The good thing is that message cuts to the core of the matter - what you want to say, it bundles the silliness that’s gone into a short line that’s put on the past, scythes through the dancing about, will winkle out his interest and offers a positive way forward on a plate. If he’s not into it he’ll bail. If he’s keen, he’ll snap your hand off.

 

/QUOTE]

 

 

Firstly, I tried to call him but there wasn't an answer. I messaged saying it would be great to talk to him but if not i would completely understand and at least then i knew where i stood. He tried to call but i missed it. I called back but he didn't answer. He messaged the next day to say he had fallen asleep.

 

 

After a few messages, which were cooler than usual, i suggested meeting up but he said he couldn't meet me because he had something on work related. It just felt like i was putting in alot of effort without getting much back. I took this as he is not that into it and just said to knock it on the head (politely) as it was becoming hard work. I said I had a lovely time and it still makes me smile but just wasn't meant to be and then i wished him all the best.

SUPPLIED MATERIAL:
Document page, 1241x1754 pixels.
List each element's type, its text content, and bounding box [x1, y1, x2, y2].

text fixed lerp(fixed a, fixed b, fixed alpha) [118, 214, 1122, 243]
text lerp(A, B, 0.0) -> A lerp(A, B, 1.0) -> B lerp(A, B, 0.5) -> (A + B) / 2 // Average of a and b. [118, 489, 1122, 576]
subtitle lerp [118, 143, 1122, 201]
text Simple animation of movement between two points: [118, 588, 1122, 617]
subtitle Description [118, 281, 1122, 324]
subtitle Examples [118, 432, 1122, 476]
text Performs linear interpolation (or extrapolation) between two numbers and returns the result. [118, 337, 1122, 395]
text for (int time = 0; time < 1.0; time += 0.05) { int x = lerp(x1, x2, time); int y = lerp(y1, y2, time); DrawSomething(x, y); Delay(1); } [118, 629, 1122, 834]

PROBLEMS AND TASKS:
1) Answer these from the forum post:
(a) What reason did he give the next day for missing the call?
(b) What did he say kept him from meeting up?
(c) According to the opening paragraph, what will he do if he's keen?
2) In the forum post, rewrite the stretch from "The good thing" through "your hand off.", swapping "bail" for "walk away".
3) Write the next part of the forum post, picking up after its last sentence.
The data has no connection to the forum post.

ANSWERS BY TASK:
1)
(a) He said he had fallen asleep.
(b) He said he had something on that was work related.
(c) He'll snap your hand off.

2)
The good thing is that message cuts to the core of the matter - what you want to say, it bundles the silliness that’s gone into a short line that’s put on the past, scythes through the dancing about, will winkle out his interest and offers a positive way forward on a plate. If he’s not into it he’ll walk away. If he’s keen, he’ll snap your hand off.

3)
I was relieved when i sent it because the whole thing had made me quite anxious and I would rather not have that feeling and just be happy and alone with many lessons learned and a different approach to dating when i feel ready to go through it all again (definitely not yet).

 

 

 

He didn't reply and i just got on with life, happily.

 

 

 

He messaged today asking if 'we were ok?' and asked if i was mad with him. I replied 'not at all'. I was a little surprised to find this message. I said i wasn't. A few messages were exchanged and they were a lot warmer than they had been before. He asked me what i was doing over the weekend and i replied with the many things i had planned. I asked if he wanted to do something and gave him a couple of options. He gave his excuses once again and didn't offer an alternative. I was annoyed this time because i couldn't understand why he was bothering me again, almost like stringing me along and i cant be doing with it. So i replied that I was happy to leave it before was because he wasn't fussed about seeing me and that i wasn't annoyed. I then asked what did he want from me?

 

 

 

I know this is a bit aggressive and direct but its got to the point where i sick of playing games and that unless he wants to try properly, i simply don't want him around. I guess this also highlights i am not ready for this because its annoying me too much.

 

 

 

He didn't reply and i just want him to go away.

 

 

Tell me, is he playing a game? And why?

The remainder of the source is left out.